Désormais, on définit la maladie par l’association de deux lésions cérébrales. L’accumulation de peptides bêta-amyloïdes qui forment des plaques amyloïdes entre les neurones, empêchant leurs connexions, et l’agrégation des protéines tau modifiées chimiquement, qui se propagent d’un neurone à un autre et entraînent leur mort. Pour diagnostiquer Alzheimer, on prescrit d’abord des examens sanguins afin d’éliminer d’autres pathologies pouvant expliquer les troubles cognitifs (carence en vitamines, troubles de thyroïde…), ainsi qu’une imagerie cérébrale. L’IRM permet d’éliminer d’autres causes (AVC passé inaperçu, lésions vasculaires…) et de mesurer l’atrophie de l’hippocampe : cela donne une idée de l’avancée de la maladie.

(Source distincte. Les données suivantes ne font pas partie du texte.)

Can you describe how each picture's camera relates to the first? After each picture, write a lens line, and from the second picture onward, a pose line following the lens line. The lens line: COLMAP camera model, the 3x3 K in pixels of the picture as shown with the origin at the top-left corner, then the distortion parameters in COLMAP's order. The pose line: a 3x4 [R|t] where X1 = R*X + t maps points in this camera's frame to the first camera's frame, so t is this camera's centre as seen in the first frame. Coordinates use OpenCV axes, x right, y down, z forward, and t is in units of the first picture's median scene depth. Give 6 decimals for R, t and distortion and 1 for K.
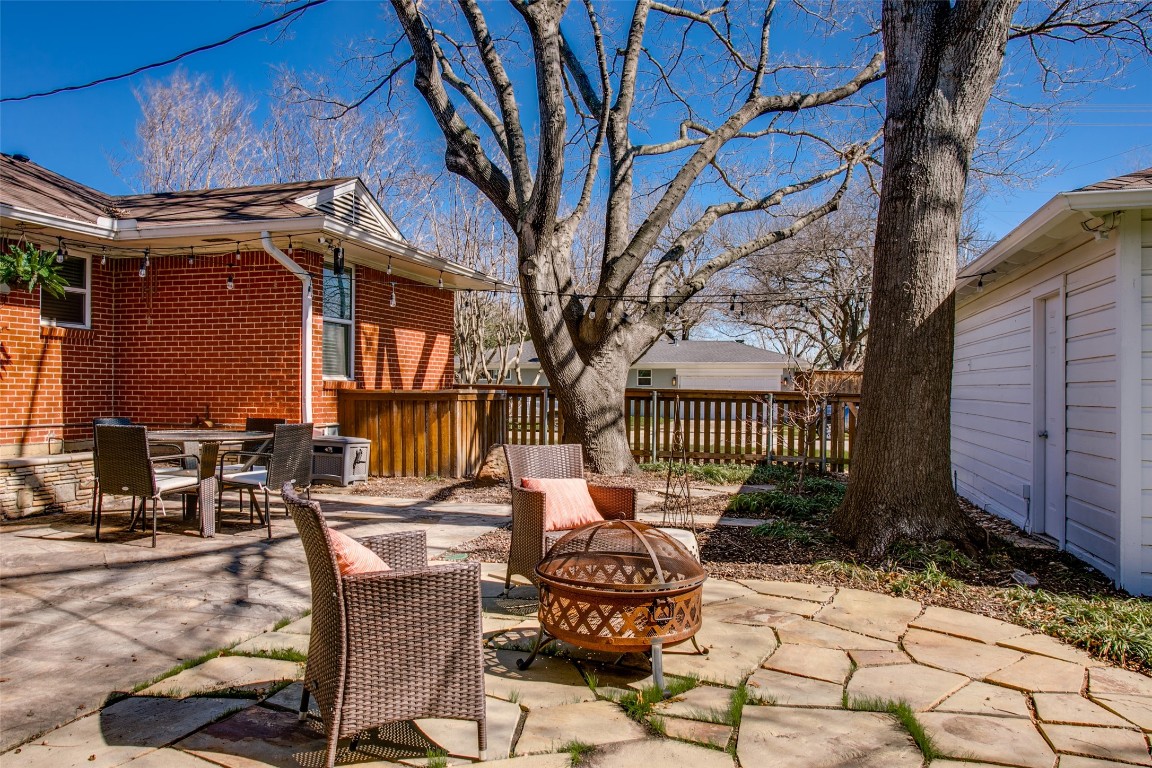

En complément, le PET-Scan FDG (imagerie grâce à laquelle on visualise le fonctionnement des organes) mesure le niveau de glucose dans le cerveau : en baisse, il témoigne d’une réduction du métabolisme des neurones observée dans le cadre de la maladie. Le PET-Scan amyloïde analyse, quant à lui, la quantité de lésions cérébrales (plaques amyloïdes). Ces résultats sont ensuite confrontés à ceux des tests neuropsychologiques. Et lorsque l’ensemble de ces examens ne permet pas de diagnostiquer sans conteste Alzheimer, on peut désormais confirmer le diagnostic avec une ponction lombaire. Autant de dispositifs qui, depuis peu, permettent de diagnostiquer la maladie dans plus de 95 % des cas, même à un stade très précoce.